Особую роль при таком отчетливом осознании границы сцены и зала приобретал просцениум. Позднее Мейерхольд утверждал, что в период работы в Александринском театре его особенно занимала «проблема просцениума, во всем объеме ее поставленная в “Дон Жуане” и, пройдя через целый ряд режиссерских работ, завершившаяся в “Маскараде”»[182].

Не только теоретики классицистского театра, закрепившие свод театральных условностей, действовавших на протяжении XVII – XIX веков, но и радетели сценической «естественности» полагали, что «актеру не следует выходить на авансцену, к рампе», поскольку, «выходя на авансцену, актер как бы общит залу со сценой, а этого ни в каком случае быть не должно: зала сама по себе, а сцена сама по себе»[183]. Однако тем и ценна пограничная линия просцениума, что находящийся на ней актер вступает в особые отношения с публикой. Как сформулировал П. Г. Богатырев, «в театре следует различать диалог сценический, т. е. диалог, который ведут между собой отдельные действующие лица, и диалог театральный, т. е. диалог между актером и публикой. Эти два типа диалогов тесно и структурально между собой связаны»: так, монолог действующего лица, обращенный в зал, переходит в театральный диалог[184].

На пространственном рубеже между сценой и залом этот «театральный диалог» если не преобладает, то является необходимой принадлежностью актерской игры. Актер на просцениуме — особое явление, не реальный, обыденный человек, но далеко не всегда и персонаж спектакля. Он может быть и не втянут в драматическое действие, в коллизию спектакля. Но другая коллизия, сцена — зал, для него всегда существенна. Он не обязательно должен быть героем {121} спектакля, но непременно остается особым существом, пришельцем из театрального мира.

Стимулировать «театральный диалог» может не только игра на просцениуме, но и другие средства. Например, в русском водевиле XIX столетия эту функцию выполнял куплет. Как писал П. А. Марков, «выход из образа становился особенно ощутителен в выходных и завершительных куплетах»: «завершительный куплет, окончательно разоблачавший условность законченной игры, несерьезность страданий и легкость радостей… иногда подчеркивал основной трюк, вокруг которого развертывался водевиль». Таким образом, «в водевиле неизменно присутствовал лукавый взгляд актера, иронически освещавшего происходившие события»[185]. Аналогичным образом может использоваться освещенный во время театрального представления зрительный зал: по мнению Мейерхольда, «яркий свет заражает пришедших в театр праздничным настроением. Актер, видя улыбку на устах зрителя, начинает любоваться собой, как перед зеркалом»[186]. Разъединение актера и роли создает двойную оптику спектакля, соотносит чисто театральный смысл происходящего на сцене с драматическим действием, условное игровое пространство — с пространством сюжета, пробуждает не только ожидания, связанные с развитием событий, но и зрительские ожидания, направленные на определенного актера. Не случайно для мольеровской постановки Мейерхольду понадобился именно освещенный зрительный зал.

Задание — Определите, соответствует ли тексту каждое утверждение: (a) Мейерхольд считал, что проблема просцениума завершилась в «Маскараде»; (b) в русском водевиле XIX века театральный диалог стимулировал монолог; (c) по мнению Мейерхольда, яркий свет в зале вызывает у зрителей скуку. Ответьте «да» или «нет» и приведите точную цитату из текста, которая это решает. Данные взяты из другого источника.

Исходные данные —
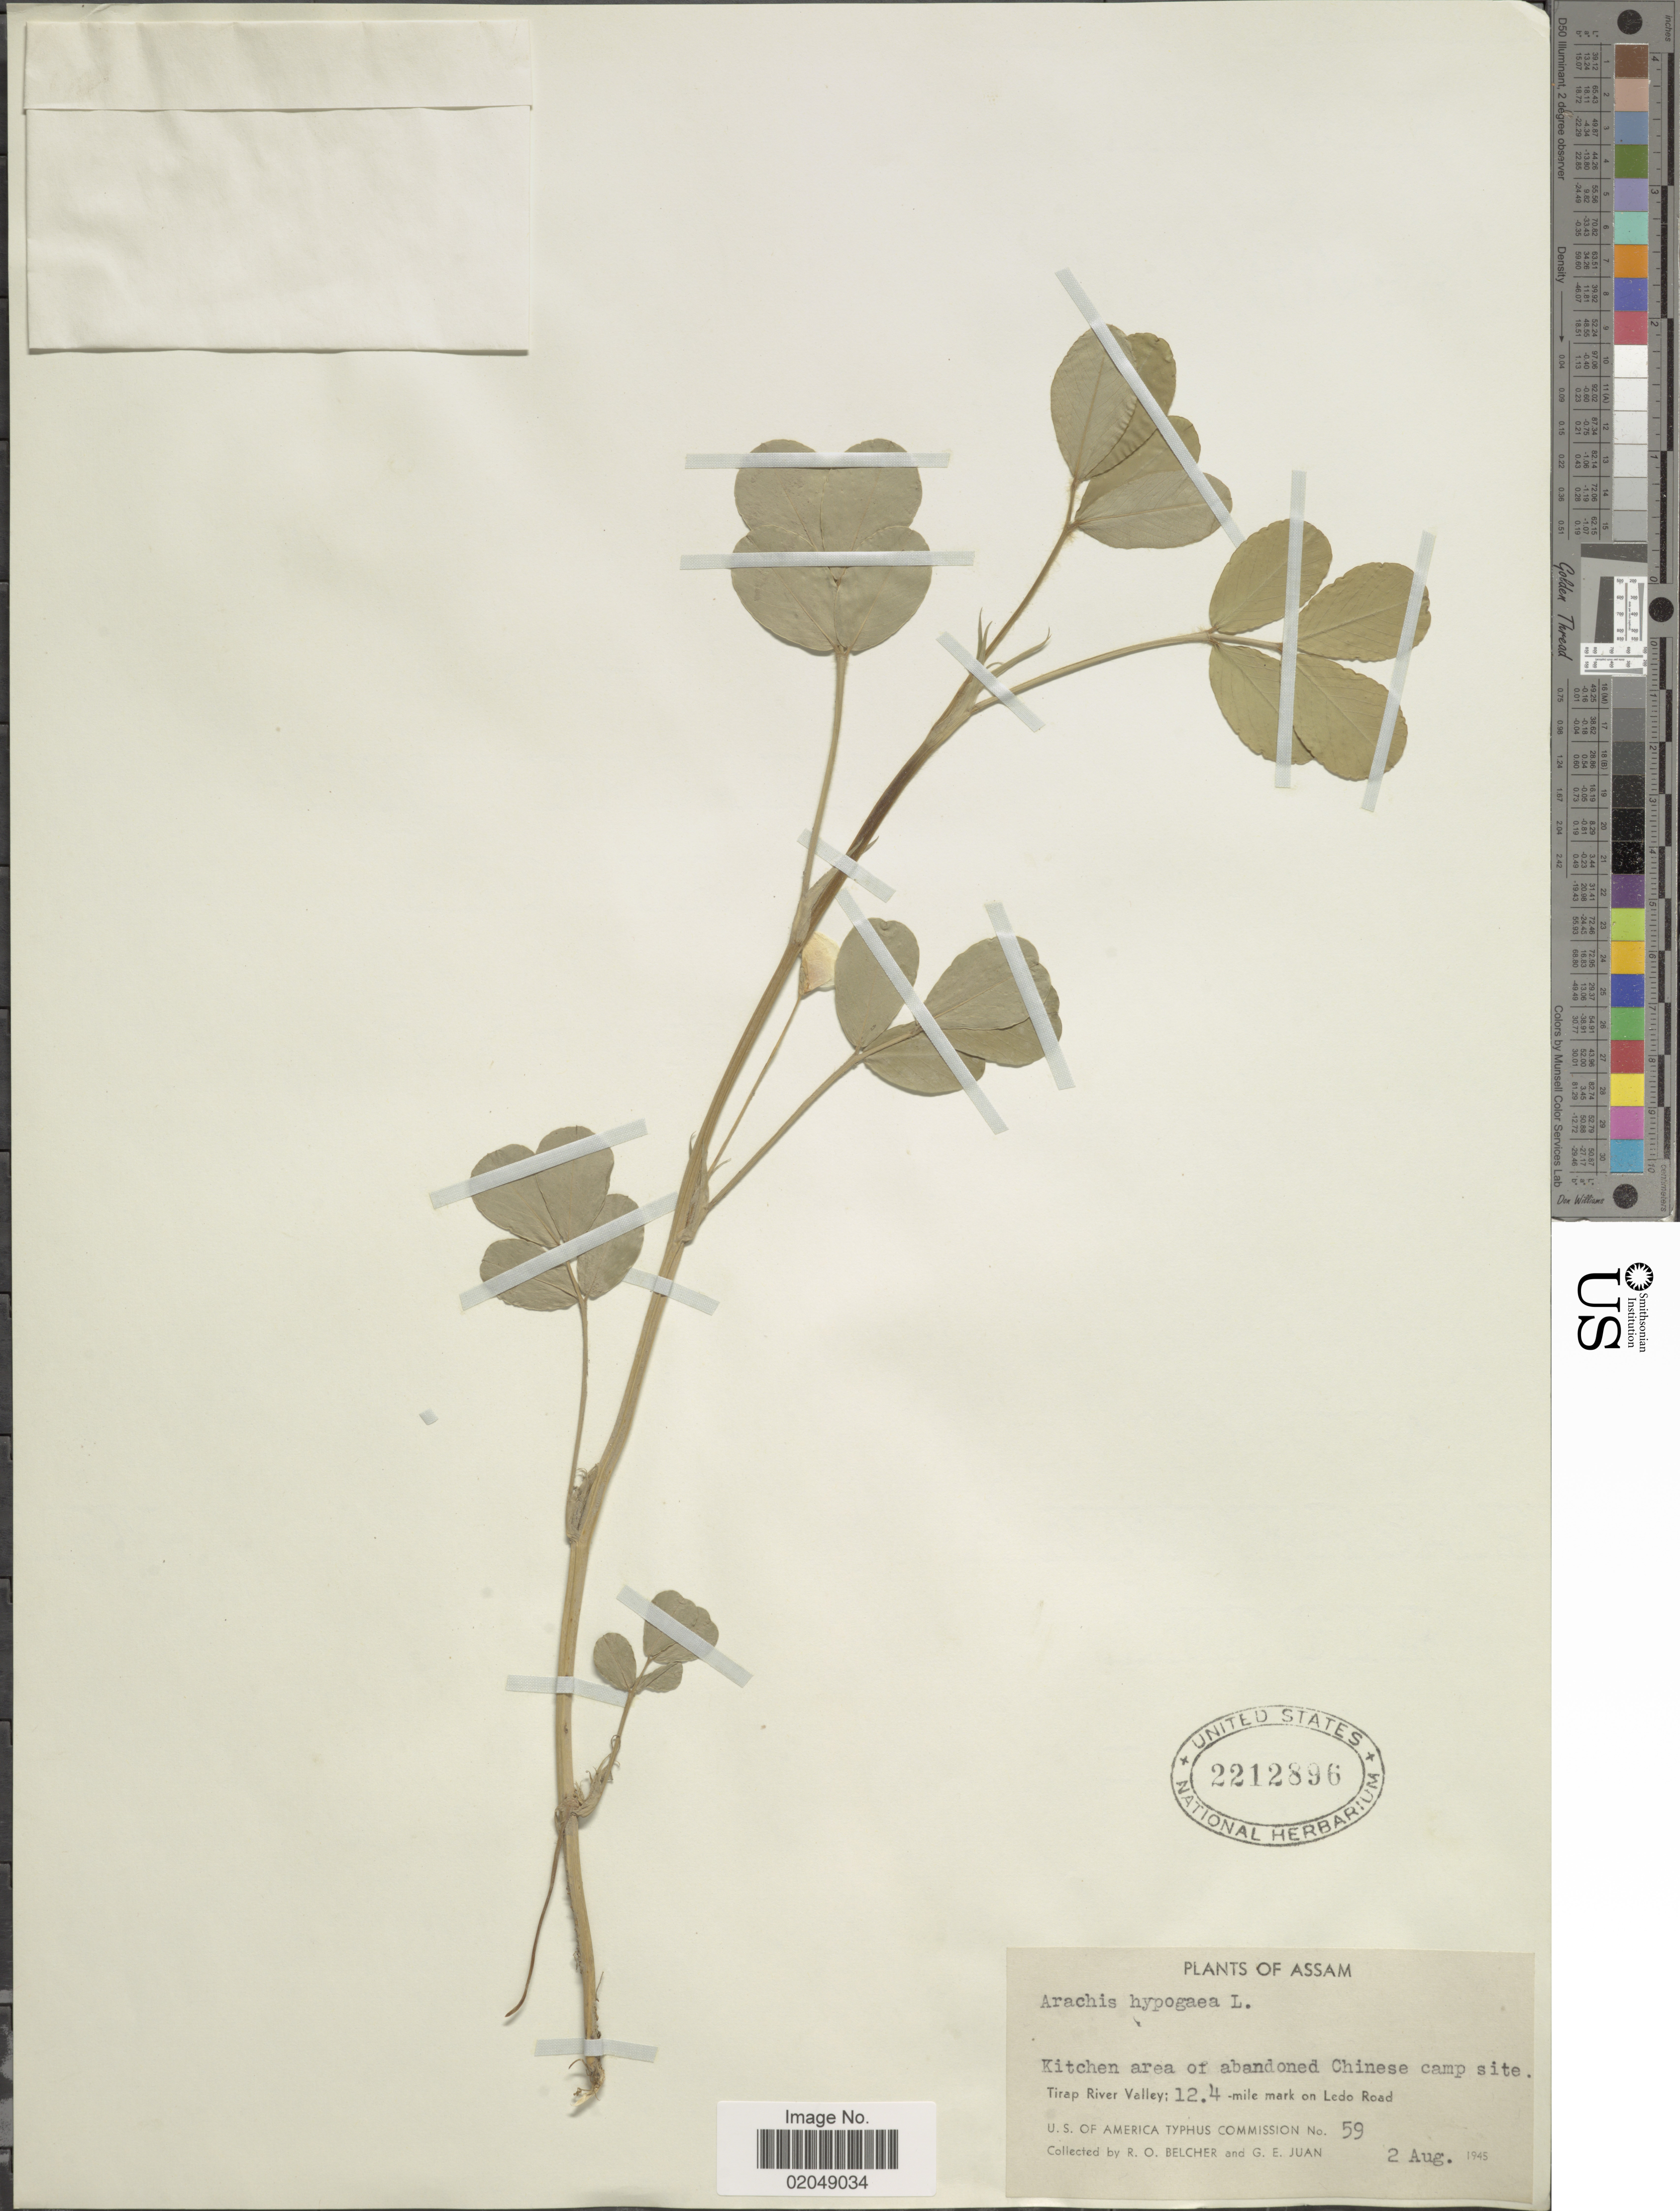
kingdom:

Ответ к заданию —
(a) Да: «проблема просцениума, во всем объеме ее поставленная в “Дон Жуане” и, пройдя через целый ряд режиссерских работ, завершившаяся в “Маскараде”».
(b) Нет: «в русском водевиле XIX столетия эту функцию выполнял куплет».
(c) Нет: «яркий свет заражает пришедших в театр праздничным настроением».